Loved ones, you do have to take that step if you want to make a change. Because if you go home this
morning and say, “I agree with all that, and I am going to try to change” you know it won’t work.
You have to make a covenant with God that you’re going to change. So I’d encourage you this morning
to do that, really.
I think we should pray with our heads bowed. You should just raise your hand if you determined, “I
want to make a change.” I’ll see it, and will pray for you. And that’s all; it’s a covenant
between you, and God, and me. I’d encourage you loved ones to make a definite stand.

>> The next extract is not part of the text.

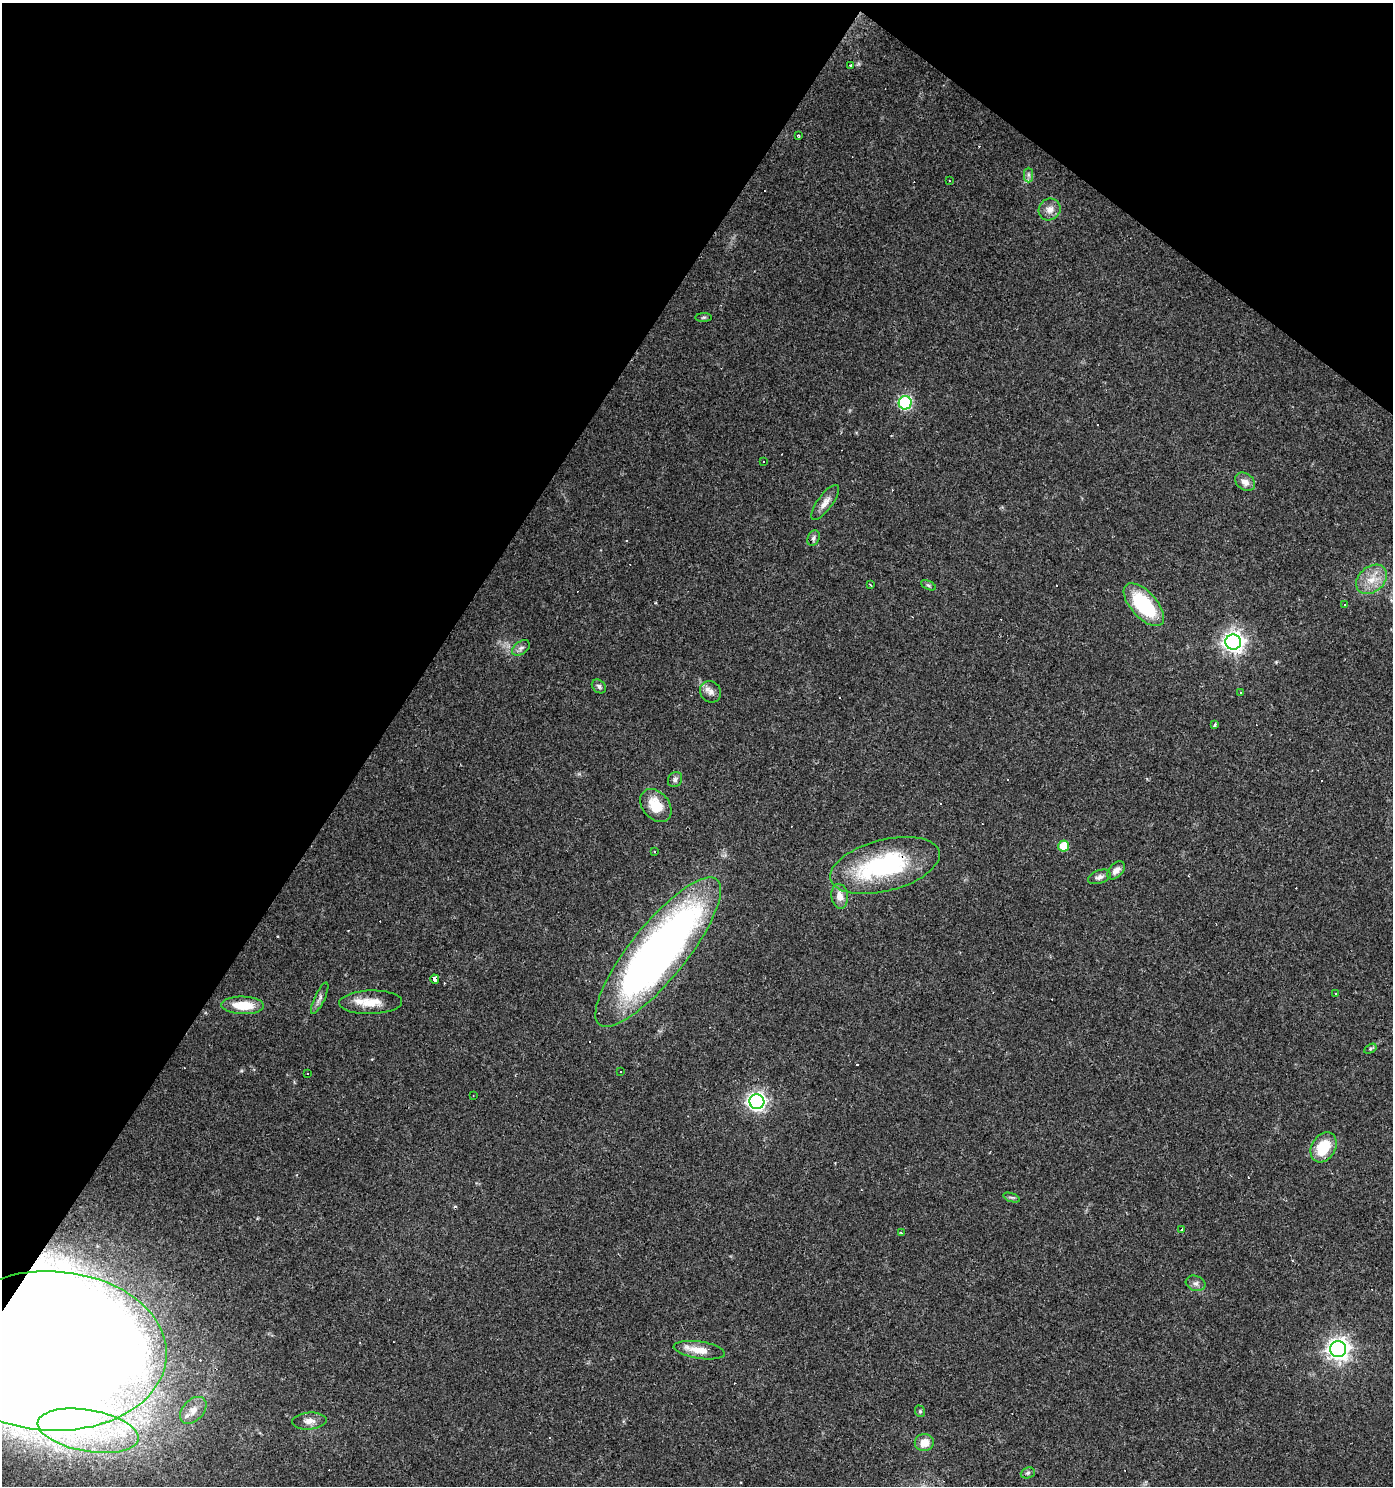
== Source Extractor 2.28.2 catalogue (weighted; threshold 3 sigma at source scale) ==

I was against that whole thing. I was what I thought was a kind of smooth, sophisticated
intellectual, and thought all this decision stuff was mad. But loved ones, I know now that
confession with the mouth is made unto salvation, and you do have to, sometime, tell someone, “I am
beginning to live my life this way.” So I’d encourage you to take a stand even as we pray this
morning. And then by all means after, if you do raise your hand, if you want to come to the prayer
room afterwards that’s good — if you don’t, that’s alright.
Let’s pray.
Dear Father, I would trust you now for my dear brothers and sisters here — many of whom have
listened to this for a long time and have wanted to change. Father I would trust you now to give
them the grace to raise their hands and say, “I’m going to start living this way and I just want you
to know and I know that God sees my hand going up.” Father I just trust you. Amen.